C’est en tous cas la demande d’un nombre grandissant d’élus et de représentants de la gauche française. Hier la gauche du parti socialiste a ajouté sa voix dans ce concert de demandes. Au nom des statuts du PS, art. 5.3.1:
«… le candidat à la présidence de la République est désigné au travers de primaires citoyennes ouvertes à l’ensemble des citoyens. »
Cette position légaliste semble légitime. Les statuts sont comme la Constitution d’une association. Ils indiquent les procédures à suivre. On peut cependant se demander si le même zèle serait mis en oeuvre si le président en exercice était populaire et ne risquait pas de plomber les possibilités pour la gauche d’une réélection presque automatique.
Les rats ne quittent pas vraiment le navire mais voudraient bien un autre capitaine pour éviter une Bérézina, un laminage de l’ensemble de la gauche. Si d’aventure François Hollande passait outre, d’autres candidatures viendraient du Parti de gauche et de EELV. Mathématiquement Fanfrelande serait relégué en troisième position donc hors course pour le deuxième tour.

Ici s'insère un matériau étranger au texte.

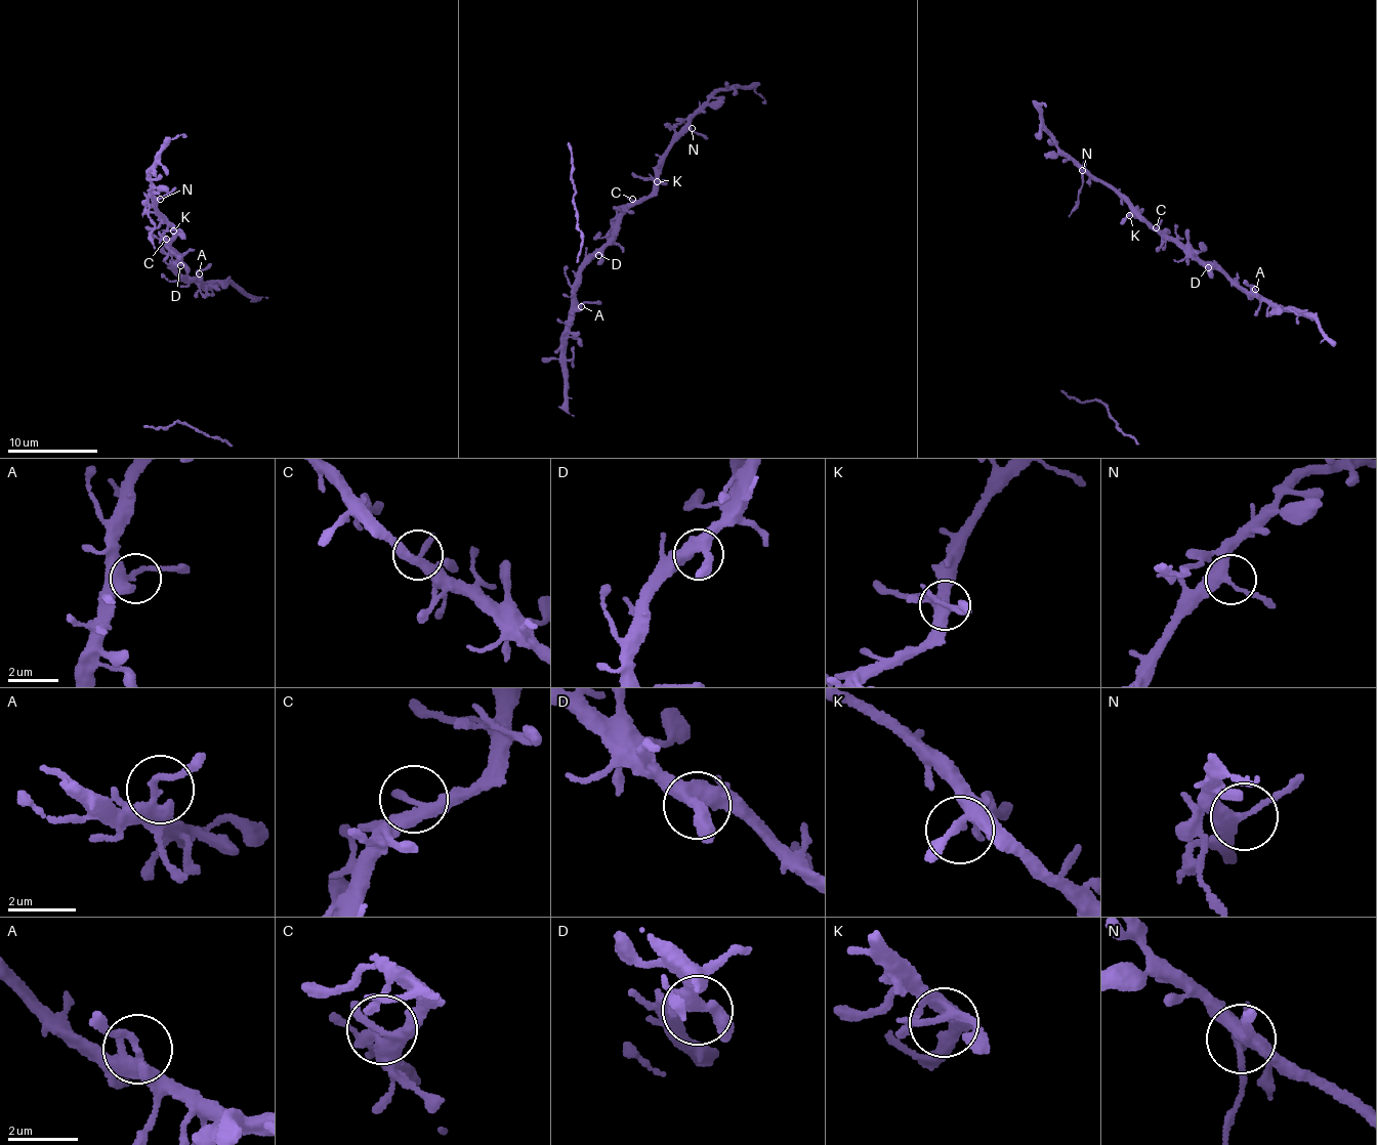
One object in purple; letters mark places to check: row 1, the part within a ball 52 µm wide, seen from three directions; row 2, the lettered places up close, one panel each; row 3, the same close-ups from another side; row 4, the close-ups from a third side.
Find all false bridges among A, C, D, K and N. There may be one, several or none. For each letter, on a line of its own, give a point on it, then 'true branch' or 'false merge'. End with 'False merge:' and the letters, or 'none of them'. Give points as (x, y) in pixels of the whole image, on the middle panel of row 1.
A: at (581, 306); true branch
C: at (632, 199); true branch
D: at (598, 255); true branch
K: at (657, 181); true branch
N: at (692, 128); true branch
False merge: none of them

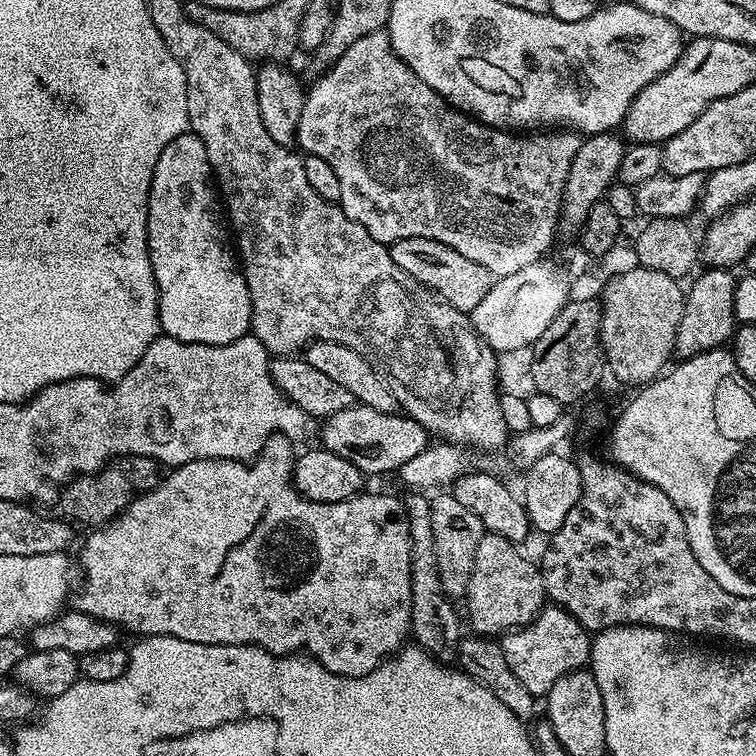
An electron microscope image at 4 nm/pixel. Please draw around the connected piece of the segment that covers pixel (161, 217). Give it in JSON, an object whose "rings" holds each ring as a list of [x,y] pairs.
{"rings":[[[189,130],[174,138],[174,142],[162,150],[162,158],[158,158],[158,166],[154,166],[148,195],[148,253],[158,292],[160,330],[163,335],[187,344],[233,344],[249,335],[252,326],[252,307],[244,273],[237,253],[230,247],[229,233],[226,228],[224,233],[220,225],[220,216],[222,220],[210,158],[206,158],[206,146],[202,146],[202,138]]]}

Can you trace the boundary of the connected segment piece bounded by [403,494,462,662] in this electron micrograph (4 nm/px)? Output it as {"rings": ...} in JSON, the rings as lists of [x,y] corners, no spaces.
{"rings":[[[408,494],[403,497],[404,509],[408,515],[408,521],[410,522],[410,542],[412,543],[412,553],[410,554],[410,574],[412,575],[412,627],[410,629],[410,636],[413,641],[420,647],[423,652],[428,652],[435,660],[441,662],[452,662],[457,659],[460,650],[460,641],[462,639],[462,631],[460,632],[460,620],[462,624],[462,616],[456,613],[456,608],[454,605],[453,597],[449,596],[447,592],[444,591],[442,586],[442,578],[440,577],[440,571],[438,570],[438,546],[434,546],[434,526],[430,522],[430,510],[432,509],[431,499],[424,494]]]}

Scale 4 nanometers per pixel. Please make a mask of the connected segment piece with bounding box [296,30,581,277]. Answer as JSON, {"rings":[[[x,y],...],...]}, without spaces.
{"rings":[[[381,30],[374,34],[366,34],[366,38],[358,38],[354,46],[346,50],[333,64],[323,69],[324,72],[312,88],[307,89],[302,106],[302,118],[298,122],[298,134],[296,144],[304,147],[303,150],[309,156],[323,158],[334,170],[338,178],[338,186],[342,186],[342,194],[339,205],[342,211],[349,216],[358,226],[362,226],[378,242],[391,245],[402,238],[430,238],[434,242],[442,242],[470,262],[478,262],[478,266],[486,266],[486,270],[492,272],[493,277],[515,274],[522,270],[522,266],[530,266],[530,262],[541,259],[544,252],[552,244],[552,239],[558,236],[558,225],[560,223],[560,203],[566,186],[566,174],[570,174],[570,162],[574,162],[574,154],[578,154],[578,146],[581,137],[571,130],[536,130],[531,134],[517,134],[512,130],[503,128],[491,128],[488,124],[481,124],[479,120],[452,107],[448,101],[438,95],[398,54],[392,49],[392,43],[387,31]]]}

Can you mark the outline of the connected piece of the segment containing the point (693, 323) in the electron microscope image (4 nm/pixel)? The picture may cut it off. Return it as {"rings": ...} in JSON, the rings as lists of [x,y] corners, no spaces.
{"rings":[[[711,266],[705,267],[703,270],[705,272],[700,277],[697,275],[691,281],[691,283],[693,282],[692,289],[689,287],[684,297],[682,322],[678,322],[678,334],[674,338],[674,356],[677,361],[689,360],[698,354],[706,354],[715,348],[725,347],[738,327],[734,314],[737,273],[727,268]]]}

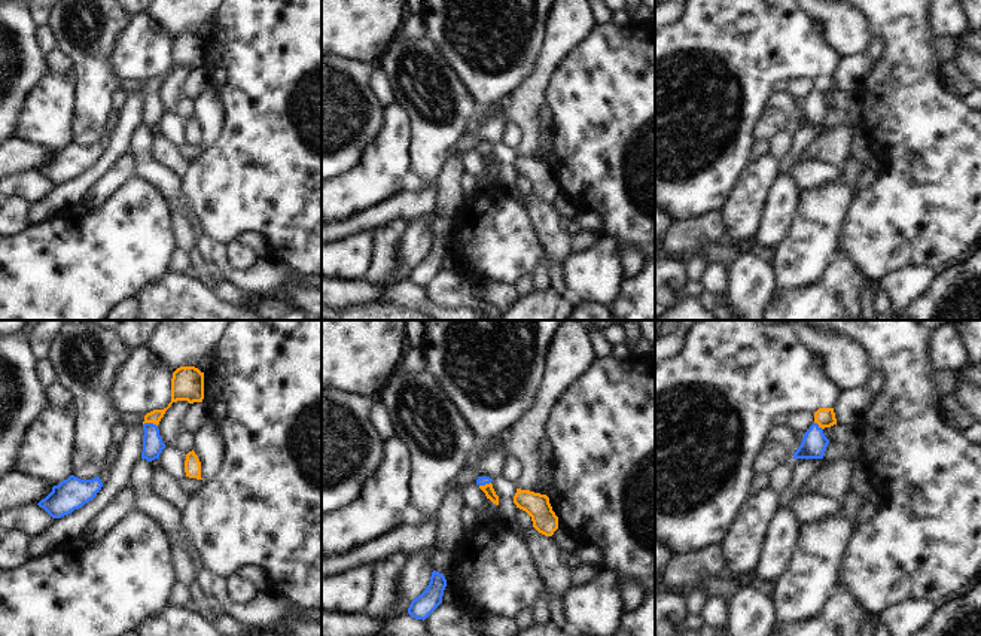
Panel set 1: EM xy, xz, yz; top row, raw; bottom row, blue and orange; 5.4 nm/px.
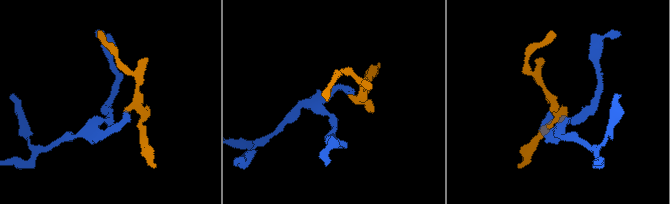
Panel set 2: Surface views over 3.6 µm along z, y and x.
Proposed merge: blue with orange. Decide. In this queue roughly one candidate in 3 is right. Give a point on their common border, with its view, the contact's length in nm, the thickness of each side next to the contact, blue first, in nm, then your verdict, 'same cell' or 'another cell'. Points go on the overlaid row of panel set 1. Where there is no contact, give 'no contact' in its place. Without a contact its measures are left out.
xy (151, 423) | 80 nm | 110/130 nm | same cell

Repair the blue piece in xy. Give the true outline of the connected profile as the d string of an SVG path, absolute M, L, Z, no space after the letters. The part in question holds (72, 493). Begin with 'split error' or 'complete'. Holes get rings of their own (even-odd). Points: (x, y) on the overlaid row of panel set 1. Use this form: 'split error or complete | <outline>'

Ces primaires ne devraient cependant pas le déranger outre mesure. Il les gagnera probablement, et acquerra une seconde légitimité. En effet les voix additionnées de Mélenchon et des écologistes sur certains sondages, restent en dessous de celles qu’il obtiendra du PS. Mais avec cet intronisation il pourrait remotiver les électeurs de gauche.
Pour cette gauche hors du gouvernement et non socialiste, des primaires sont l’ultime rendez-vous pour ne pas disparaître. Elle en a besoin pour retrouver une tribune et faire entendre sa voix. Faire passer son discours dans la primaire pour se réunir ensuite dès le premier tour de l’élection ne suffit pas pour marquer son identité. Dans tous les cas de figure, primaire ou non, Jean-Luc Mélanchon pourrait se représenter. Il ne semble pas vouloir laisser ses voix à un François Hollande qu’il considère comme tout sauf de gauche.

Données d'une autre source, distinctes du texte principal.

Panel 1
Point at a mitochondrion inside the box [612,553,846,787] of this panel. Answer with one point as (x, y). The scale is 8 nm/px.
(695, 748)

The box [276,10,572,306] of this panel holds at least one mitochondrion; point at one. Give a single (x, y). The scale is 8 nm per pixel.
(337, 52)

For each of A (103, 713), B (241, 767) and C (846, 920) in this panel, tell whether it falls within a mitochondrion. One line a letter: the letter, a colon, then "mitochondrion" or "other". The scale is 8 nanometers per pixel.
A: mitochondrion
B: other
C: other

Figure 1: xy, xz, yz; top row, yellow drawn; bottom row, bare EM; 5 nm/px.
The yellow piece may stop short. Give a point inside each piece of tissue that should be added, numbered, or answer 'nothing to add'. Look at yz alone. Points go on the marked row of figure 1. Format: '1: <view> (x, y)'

Il a d’ailleurs affirmé ne pas vouloir d’une primaire à gauche. On le comprend. Dans l’impossibilité de la gagner, une élimination à ce niveau signifierait l’impossibilité de prendre la tribune publique et de faire passer son discours politique. Le Parti de gauche obligé de défendre Hollande dès le premier tour? C’est peu probable. Donc même s’il gagne la primaire au PS il y a peu de possibilité pour Fanfrelande d’être présent au deuxième tour.
Les primaires pourraient donc devenir des sortes de baillons pour les formations plus petite que le PS. Y participer c’est être sûr que l’on ne sera pas présent lors de la campagne. C’est donc se priver de la plus grosse caisse de résonance de la vie politique française.

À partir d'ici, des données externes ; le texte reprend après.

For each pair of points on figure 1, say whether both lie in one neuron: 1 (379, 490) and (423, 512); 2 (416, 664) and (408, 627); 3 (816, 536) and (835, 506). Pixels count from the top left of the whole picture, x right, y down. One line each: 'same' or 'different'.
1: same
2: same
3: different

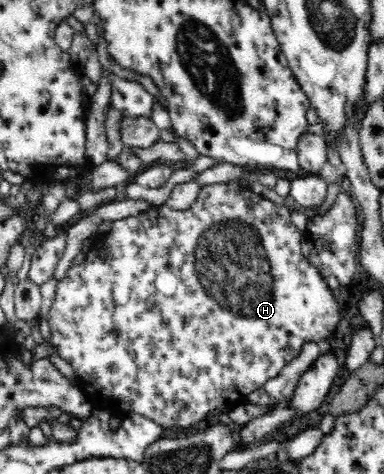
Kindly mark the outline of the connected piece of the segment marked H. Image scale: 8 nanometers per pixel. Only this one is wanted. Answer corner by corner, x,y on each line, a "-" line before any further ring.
238,182
209,184
201,188
189,210
175,210
163,203
139,216
115,220
109,231
100,234
94,253
87,256
81,264
69,267
66,275
58,281
55,298
47,315
47,324
51,330
50,343
56,354
72,366
77,378
77,388
85,394
95,411
105,411
107,415
116,417
134,413
166,428
186,428
204,421
216,409
224,412
233,410
247,402
251,392
282,374
283,367
301,352
303,345
308,342
323,344
341,319
335,293
316,268
303,258
300,240
301,231
291,223
290,210
285,205
277,205
267,197
242,187

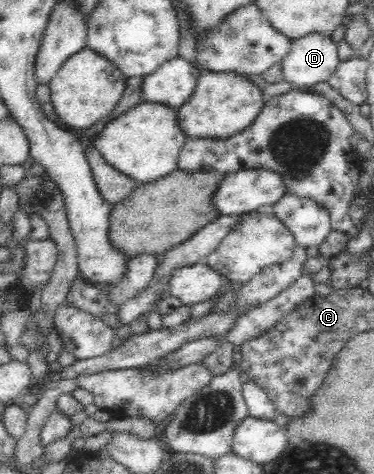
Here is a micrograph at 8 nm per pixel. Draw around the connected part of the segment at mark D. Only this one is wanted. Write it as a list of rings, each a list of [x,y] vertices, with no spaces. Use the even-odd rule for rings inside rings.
[[[317,33],[293,40],[290,51],[280,62],[282,64],[282,79],[288,82],[292,89],[305,89],[321,81],[326,81],[340,61],[337,44],[330,38]]]

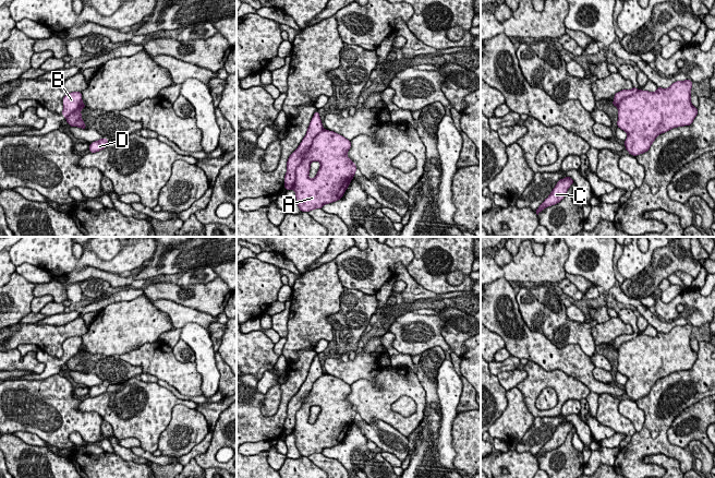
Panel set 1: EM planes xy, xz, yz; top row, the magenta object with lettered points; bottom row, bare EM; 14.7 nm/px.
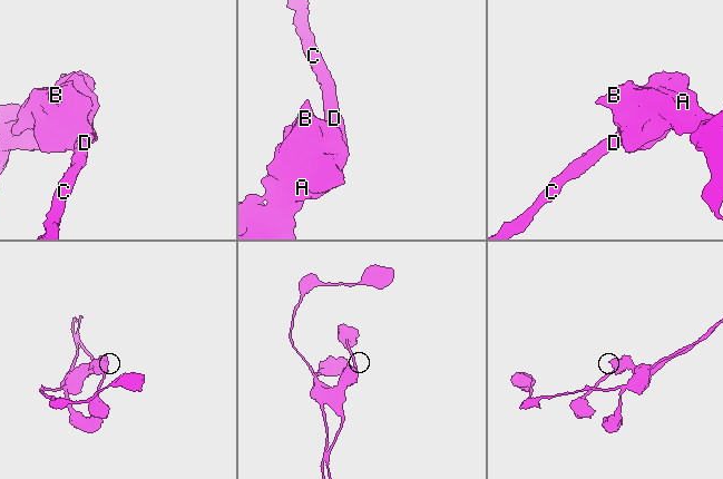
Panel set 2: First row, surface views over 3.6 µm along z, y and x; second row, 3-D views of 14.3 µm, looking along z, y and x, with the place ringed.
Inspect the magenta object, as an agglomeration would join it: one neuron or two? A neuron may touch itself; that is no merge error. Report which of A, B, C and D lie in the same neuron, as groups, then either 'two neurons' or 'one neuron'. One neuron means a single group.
A C D / B | two neurons

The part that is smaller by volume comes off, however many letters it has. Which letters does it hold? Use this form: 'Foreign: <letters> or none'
Foreign: B

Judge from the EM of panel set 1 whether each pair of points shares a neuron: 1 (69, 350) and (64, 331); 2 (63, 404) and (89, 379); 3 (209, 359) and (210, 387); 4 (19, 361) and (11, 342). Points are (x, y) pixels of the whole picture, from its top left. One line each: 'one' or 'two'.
1: two
2: two
3: one
4: two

Ces primaires nous donnent aussi deux signaux. D’une part il y a un désir de plus de démocratie. On ne veut plus laisser la décision à un aréopage de barons qui savent faire voter des militants godillots. On veut décider en direct.
D’autre part elles signalent que les partis n’ont plus de candidats forts, des personnalités majeures fédératrices et naturellement légitimes. Au PS moins qu’ailleurs puisque les orientations du duo Hollande-Valls ont ouvertement provoqué une rupture d’avec les thématiques habituelles de la gauche.
Les primaires sont également supposées donner une pré-visibilité au futur candidat ou à la future candidate. Le fait d’avoir gagné un premier test lance une dynamique de succès. Personne ne les conteste. Mais en même temps ces primaires ouvertes plus largement que sur la base militante, peuvent aussi accentuer le caractère de séduction et de spectacle des candidatures.
On peut même se demander si c’est à la rue de décider du programme et du candidat. Certains diront: c’est la démocratie réelle. D’autres dénonceront un populisme qui ne dit pas son nom.
En l’état les primaires semblent surtout ajouter un acte au psychodrame politique dont les français nous régalent habituellement.